Collected data
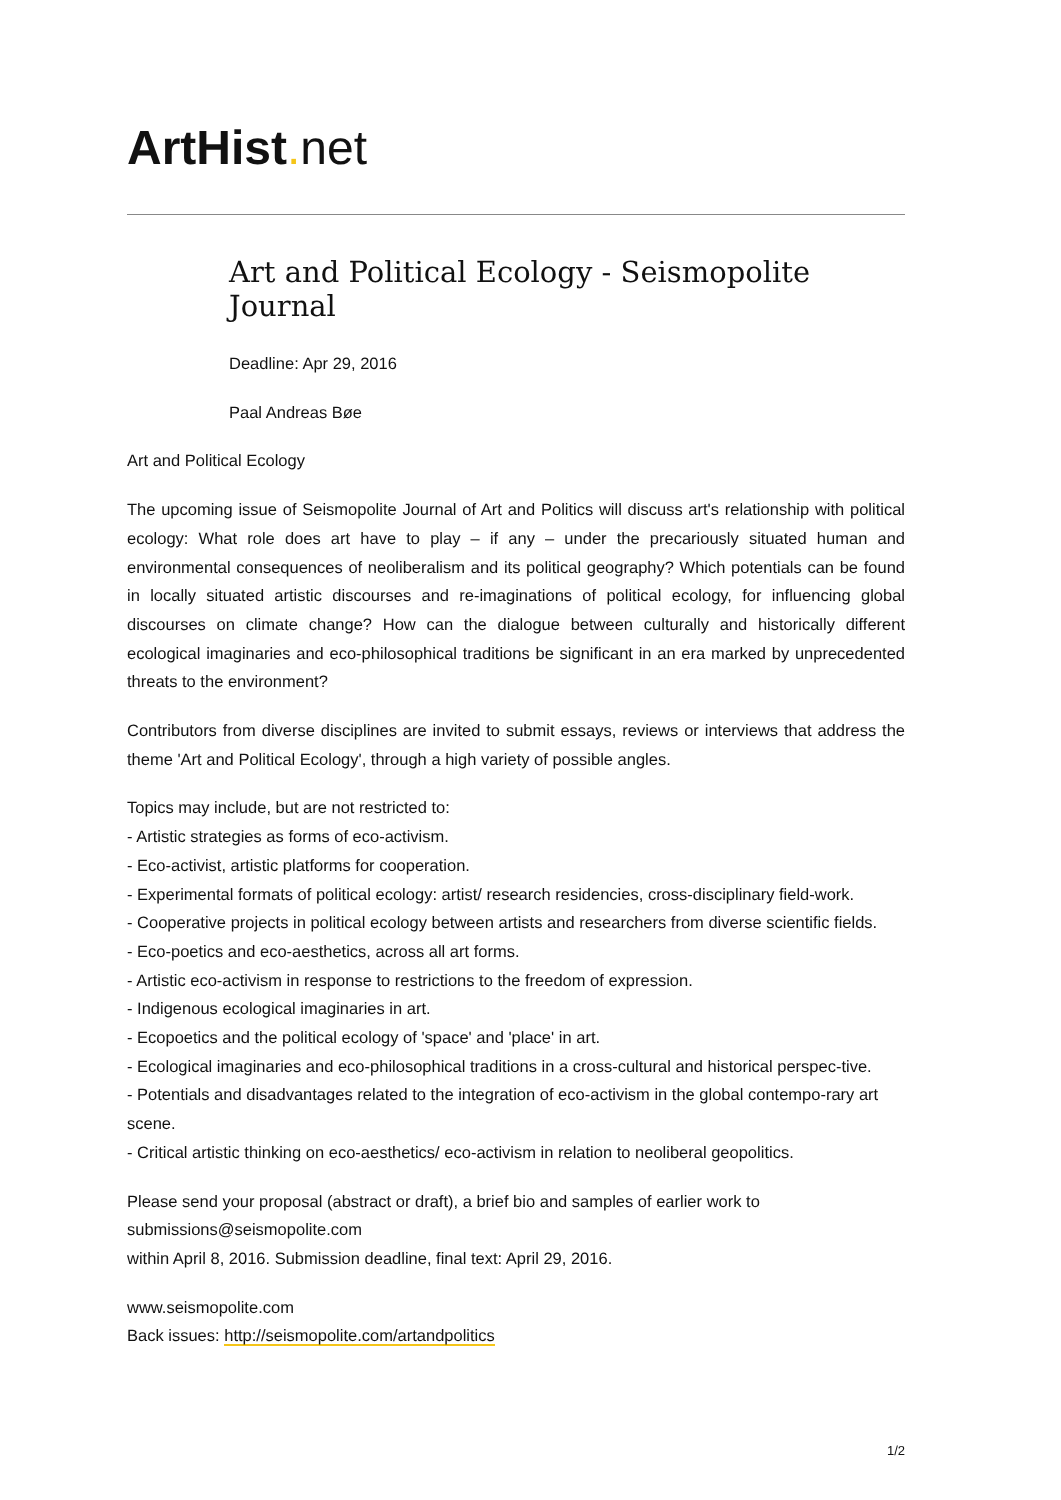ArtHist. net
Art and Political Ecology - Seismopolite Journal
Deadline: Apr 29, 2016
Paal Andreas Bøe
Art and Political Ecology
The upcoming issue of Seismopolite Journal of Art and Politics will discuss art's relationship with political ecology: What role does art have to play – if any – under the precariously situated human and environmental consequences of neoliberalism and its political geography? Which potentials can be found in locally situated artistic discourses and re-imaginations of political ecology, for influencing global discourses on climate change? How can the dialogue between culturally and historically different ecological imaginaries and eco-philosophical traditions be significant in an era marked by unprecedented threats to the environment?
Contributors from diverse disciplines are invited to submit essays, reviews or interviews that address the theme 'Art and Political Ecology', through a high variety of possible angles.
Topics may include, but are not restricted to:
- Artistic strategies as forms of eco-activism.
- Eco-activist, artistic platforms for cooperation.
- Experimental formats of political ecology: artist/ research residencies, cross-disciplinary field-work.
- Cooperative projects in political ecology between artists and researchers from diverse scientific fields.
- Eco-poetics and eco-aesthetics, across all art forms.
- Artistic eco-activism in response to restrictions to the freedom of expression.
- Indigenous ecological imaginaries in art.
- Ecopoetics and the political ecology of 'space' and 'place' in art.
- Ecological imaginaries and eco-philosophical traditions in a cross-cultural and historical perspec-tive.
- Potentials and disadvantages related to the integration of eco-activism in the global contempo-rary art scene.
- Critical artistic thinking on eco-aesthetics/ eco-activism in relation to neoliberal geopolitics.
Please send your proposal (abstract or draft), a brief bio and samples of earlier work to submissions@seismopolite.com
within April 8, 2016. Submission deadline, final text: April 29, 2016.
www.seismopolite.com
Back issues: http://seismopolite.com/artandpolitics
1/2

• [What is being asked]: Repeat exactly the lines of the records from the one containing "Contributors from diverse" to the last, and include no line outside that stretch.

• [Reply]:
Contributors from diverse disciplines are invited to submit essays, reviews or interviews that address the theme 'Art and Political Ecology', through a high variety of possible angles.
Topics may include, but are not restricted to:
- Artistic strategies as forms of eco-activism.
- Eco-activist, artistic platforms for cooperation.
- Experimental formats of political ecology: artist/ research residencies, cross-disciplinary field-work.
- Cooperative projects in political ecology between artists and researchers from diverse scientific fields.
- Eco-poetics and eco-aesthetics, across all art forms.
- Artistic eco-activism in response to restrictions to the freedom of expression.
- Indigenous ecological imaginaries in art.
- Ecopoetics and the political ecology of 'space' and 'place' in art.
- Ecological imaginaries and eco-philosophical traditions in a cross-cultural and historical perspec-tive.
- Potentials and disadvantages related to the integration of eco-activism in the global contempo-rary art scene.
- Critical artistic thinking on eco-aesthetics/ eco-activism in relation to neoliberal geopolitics.
Please send your proposal (abstract or draft), a brief bio and samples of earlier work to submissions@seismopolite.com
within April 8, 2016. Submission deadline, final text: April 29, 2016.
www.seismopolite.com
Back issues: http://seismopolite.com/artandpolitics
1/2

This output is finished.